> Given problem a
Write out the rows below, from the first row down through the line containing "1397, 1122, 1426]", with each line copied unchanged.

> Excerpt
* START *

Re: [DISCUSS] Some quesitons about the new introduced window table functions (TUMBLE, HOP and SESSION)

Rui Wang Thu, 22 Oct 2020 23:36:30 -0700

Yes. I had offline chats with Kenneth and Julian. I think the primary
reason that window metadata is not as a STRUCT, is just because STRUCT
might not be well supported by engines. Even in Calcite, ROW (STRUCT) might
now be supported well.


Meanwhile, it seems like there is no serious issue for having two
separate columns. For example, if you want to construct PK for windows, you
can use window_start (or the ends)  as PK for most of the windowing cases.
If you still need wstart and wend as a ROW, you could construct it by row
constructor.

-Rui

On Thu, Oct 22, 2020 at 10:46 PM Pengcheng Liu <[email protected]>
wrote:

> Hi, Danny,
>    I think there is already an explanation in [1], as the author noted:
> > The return value of Tumble is a relation that includes all columns of
> data as well as
> > additional event time columns wstart and wend. It was considered to place
> the original
> > row in a nested row and wstart and wend in a separate nested row, for
> simplicity of
> > namespacing, but that would limit these extensions to engines supporting
> nested rows.
>
> [1]
>
> https://docs.google.com/document/d/138uA7VTpbF84CFrd--cz3YVe0-AQ9ALnsavaSE2JeE4
>
>
> Danny Chan <[email protected]> 于2020年10月22日周四 下午7:40写道：
>
> > Rui Wang, can you help to consult with the author of the window TVF
> syntax
> > ? We want to hear more suggestions.
> >
> > cc @Rui Wang
> >
> > Rui Wang <[email protected]> 于2020年10月22日周四 下午12:01写道：
> >
> > > This seems reasonable to merge window metadata as a column (more
> compact
> > > format).
> > >
> > > Maybe Julian can comment whether there was special consideration to
> > define
> > > window_start and window_end as two separate columns?

* END *

> Exercise data
* START *

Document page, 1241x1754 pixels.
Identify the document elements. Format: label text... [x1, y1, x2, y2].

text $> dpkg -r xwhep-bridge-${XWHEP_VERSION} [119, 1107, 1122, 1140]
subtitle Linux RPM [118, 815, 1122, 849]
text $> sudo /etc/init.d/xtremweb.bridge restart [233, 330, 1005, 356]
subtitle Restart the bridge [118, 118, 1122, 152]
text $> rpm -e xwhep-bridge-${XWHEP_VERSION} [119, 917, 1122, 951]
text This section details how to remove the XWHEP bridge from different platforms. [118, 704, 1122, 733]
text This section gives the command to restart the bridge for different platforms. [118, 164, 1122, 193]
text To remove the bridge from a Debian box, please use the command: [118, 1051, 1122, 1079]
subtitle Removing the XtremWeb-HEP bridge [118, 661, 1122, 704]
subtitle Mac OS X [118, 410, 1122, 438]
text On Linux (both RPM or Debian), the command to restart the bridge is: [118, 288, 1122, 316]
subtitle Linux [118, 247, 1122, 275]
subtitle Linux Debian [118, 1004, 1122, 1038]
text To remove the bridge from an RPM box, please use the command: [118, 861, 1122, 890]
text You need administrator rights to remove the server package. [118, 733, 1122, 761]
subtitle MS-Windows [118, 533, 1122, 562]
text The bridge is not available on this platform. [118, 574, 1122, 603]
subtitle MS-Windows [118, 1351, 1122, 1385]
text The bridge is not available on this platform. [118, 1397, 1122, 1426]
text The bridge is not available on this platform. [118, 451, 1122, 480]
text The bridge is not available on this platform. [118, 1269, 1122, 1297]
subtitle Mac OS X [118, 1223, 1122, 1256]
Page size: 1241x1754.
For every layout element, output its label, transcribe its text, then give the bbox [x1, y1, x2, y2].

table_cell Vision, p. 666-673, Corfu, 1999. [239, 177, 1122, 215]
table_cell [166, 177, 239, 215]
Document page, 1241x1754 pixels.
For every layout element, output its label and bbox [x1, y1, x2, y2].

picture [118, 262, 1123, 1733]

* END *

> Given problem b
Give again, unchanged, the passage of the window table functions thread starting with "Yes. I had offline" and going on through "the windowing cases.".

> Exercise response a
Document page, 1241x1754 pixels.
Identify the document elements. Format: label text... [x1, y1, x2, y2].

text $> dpkg -r xwhep-bridge-${XWHEP_VERSION} [119, 1107, 1122, 1140]
subtitle Linux RPM [118, 815, 1122, 849]
text $> sudo /etc/init.d/xtremweb.bridge restart [233, 330, 1005, 356]
subtitle Restart the bridge [118, 118, 1122, 152]
text $> rpm -e xwhep-bridge-${XWHEP_VERSION} [119, 917, 1122, 951]
text This section details how to remove the XWHEP bridge from different platforms. [118, 704, 1122, 733]
text This section gives the command to restart the bridge for different platforms. [118, 164, 1122, 193]
text To remove the bridge from a Debian box, please use the command: [118, 1051, 1122, 1079]
subtitle Removing the XtremWeb-HEP bridge [118, 661, 1122, 704]
subtitle Mac OS X [118, 410, 1122, 438]
text On Linux (both RPM or Debian), the command to restart the bridge is: [118, 288, 1122, 316]
subtitle Linux [118, 247, 1122, 275]
subtitle Linux Debian [118, 1004, 1122, 1038]
text To remove the bridge from an RPM box, please use the command: [118, 861, 1122, 890]
text You need administrator rights to remove the server package. [118, 733, 1122, 761]
subtitle MS-Windows [118, 533, 1122, 562]
text The bridge is not available on this platform. [118, 574, 1122, 603]
subtitle MS-Windows [118, 1351, 1122, 1385]
text The bridge is not available on this platform. [118, 1397, 1122, 1426]

> Exercise response b
Yes. I had offline chats with Kenneth and Julian. I think the primary
reason that window metadata is not as a STRUCT, is just because STRUCT
might not be well supported by engines. Even in Calcite, ROW (STRUCT) might
now be supported well.


Meanwhile, it seems like there is no serious issue for having two
separate columns. For example, if you want to construct PK for windows, you
can use window_start (or the ends)  as PK for most of the windowing cases.